I liked the novel overall and had many points of interest throughout my reading of it. First of all, as usual in my reading of Hemingway, I think that he is not a good writer of female characters. I was pleased in this book that he did have the character of Pilar. A strong, multi-dimensional female character. Maria drove me crazy though. She came off as rather shallow and silly. It seems like the women in Hemingway's novels are either very simplistic and annoyingly clingy (like Catherine in A Farewell to Arms) or sluts (Brett in The Sun also Rises). I am confused on why all talk of Hemingway is always praise and no one ever addresses this glaring problem with his novels.

I also found it interesting that he used the term "obscenity" frequently when the characters swore and had rather tame love scenes. It's interesting how much novels have changed in the last 70 years. I wonder what a Hemingway novel of 2008 would be like. I find it more intriguing to have to use my imagination than to have things spelled out to me.

This novel did an excellent job of describing the horrors of war. Pilar's description of the killing of the Facists by Pablo in his home town was brutal. The images of the mob as they beat down and threw the facists over the cliff was terrible, but yet brillant writing. The crowd was able to get into the mob mentality and kill their neighbors and men that were not so bad - and also men that were bad, but did not deserve such a death. By describing the scene as it happened with the bad and the good, it was a very powerful and scary scene. It made you realize the power of the mob and why things such as McCarthyism, the Salem witch trials, etc. can happen.

Another powerful scene was when Robert Jordan killed a calvary man that stumbled upon the guerilla group's hidden cave. Jordan looked through and read the man's letters. The letters were from the man's mother and sister. They humanized the calvaryman and made Jordan realize that the man was just a normal guy that had a family that loved him. He was fighting against the communists, also for his country. War is cruel, but civil war is even crueler.

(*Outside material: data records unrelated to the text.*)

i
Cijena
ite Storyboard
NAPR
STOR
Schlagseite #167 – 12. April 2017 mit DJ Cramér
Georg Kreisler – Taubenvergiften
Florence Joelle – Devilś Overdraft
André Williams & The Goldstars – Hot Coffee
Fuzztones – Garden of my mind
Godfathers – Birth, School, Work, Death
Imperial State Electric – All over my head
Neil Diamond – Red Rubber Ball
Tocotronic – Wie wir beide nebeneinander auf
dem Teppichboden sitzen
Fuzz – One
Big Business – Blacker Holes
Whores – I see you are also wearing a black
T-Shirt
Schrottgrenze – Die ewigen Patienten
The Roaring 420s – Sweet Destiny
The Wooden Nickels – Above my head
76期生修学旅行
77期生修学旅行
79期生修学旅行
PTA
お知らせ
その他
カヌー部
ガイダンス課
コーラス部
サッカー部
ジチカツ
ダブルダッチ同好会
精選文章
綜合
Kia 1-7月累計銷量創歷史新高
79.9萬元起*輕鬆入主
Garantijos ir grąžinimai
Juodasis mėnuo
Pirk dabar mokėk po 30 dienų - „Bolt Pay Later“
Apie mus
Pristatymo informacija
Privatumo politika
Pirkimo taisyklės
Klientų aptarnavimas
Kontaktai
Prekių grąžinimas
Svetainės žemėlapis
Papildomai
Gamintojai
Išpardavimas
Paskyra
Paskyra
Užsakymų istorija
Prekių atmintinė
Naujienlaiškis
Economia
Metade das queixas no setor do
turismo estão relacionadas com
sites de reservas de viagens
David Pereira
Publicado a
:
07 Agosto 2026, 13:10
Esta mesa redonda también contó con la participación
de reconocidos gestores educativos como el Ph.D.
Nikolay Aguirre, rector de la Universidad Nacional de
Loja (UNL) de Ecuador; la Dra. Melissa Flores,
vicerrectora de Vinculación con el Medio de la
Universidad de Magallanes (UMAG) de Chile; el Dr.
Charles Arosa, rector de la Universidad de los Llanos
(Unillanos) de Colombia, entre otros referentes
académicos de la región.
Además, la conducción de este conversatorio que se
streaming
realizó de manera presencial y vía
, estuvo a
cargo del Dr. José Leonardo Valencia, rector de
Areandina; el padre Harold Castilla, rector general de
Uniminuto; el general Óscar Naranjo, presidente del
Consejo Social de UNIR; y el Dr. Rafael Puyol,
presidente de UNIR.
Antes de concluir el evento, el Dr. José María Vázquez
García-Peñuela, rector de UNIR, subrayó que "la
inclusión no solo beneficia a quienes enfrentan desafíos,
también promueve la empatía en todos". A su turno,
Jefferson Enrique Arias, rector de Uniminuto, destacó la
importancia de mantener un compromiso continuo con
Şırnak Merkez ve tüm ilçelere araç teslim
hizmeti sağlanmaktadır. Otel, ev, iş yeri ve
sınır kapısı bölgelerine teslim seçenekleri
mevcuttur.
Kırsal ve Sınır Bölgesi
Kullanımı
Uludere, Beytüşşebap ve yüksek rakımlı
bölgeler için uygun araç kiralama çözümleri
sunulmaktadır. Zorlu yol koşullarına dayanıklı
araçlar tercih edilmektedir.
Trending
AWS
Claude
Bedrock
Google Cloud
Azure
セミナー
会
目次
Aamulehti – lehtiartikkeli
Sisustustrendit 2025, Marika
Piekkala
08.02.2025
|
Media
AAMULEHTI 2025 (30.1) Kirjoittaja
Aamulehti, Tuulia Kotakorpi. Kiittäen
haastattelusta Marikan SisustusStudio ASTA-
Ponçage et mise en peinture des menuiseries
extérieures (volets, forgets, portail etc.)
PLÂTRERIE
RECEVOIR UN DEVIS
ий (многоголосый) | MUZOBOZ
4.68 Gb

The third powerful scene for me in the novel was when Robert Jordan thinks about his beloved grandfather and how he was a great Civil War hero. He wishes his grandfather was there to advise him in the situation, but he also thinks about his father and how he committed suicide. He thinks it was a cowardly act and that he and his grandfather would be ashamed to be with his father. It was chilling to read knowing that 20 years later, Hemingway committed suicide. Hemingway had a father that committed suicide in the same way as Jordan's - with the grandfather's civil war pistol. This section gives one much to think and discuss about Hemingway's feelings about suicide.

The fourth scene that I marked as being especially great was when one member of the group, Andres, is carrying a message to the general from Robert Jordan and is thinking about his life. He thinks about how he will do his task, but that he wishes he could just be home on his farm. He says, "I think we ware born into a time of great difficulty." I found this section of the book to be powerful.

Overall, I thought this novel was excellent, except for the poor writing of the character of Maria. The novel was an excellent treatise about the brutality of war and the way that a man (or woman in Pilar's case) must face it. You can either be a man and do your duty to your fullest, or take the coward's way out. I think this is why both candidates like the novel. Robert Jordan was willing to sacrafice himself for his cause and for the good of his guerilla and revolutionary group.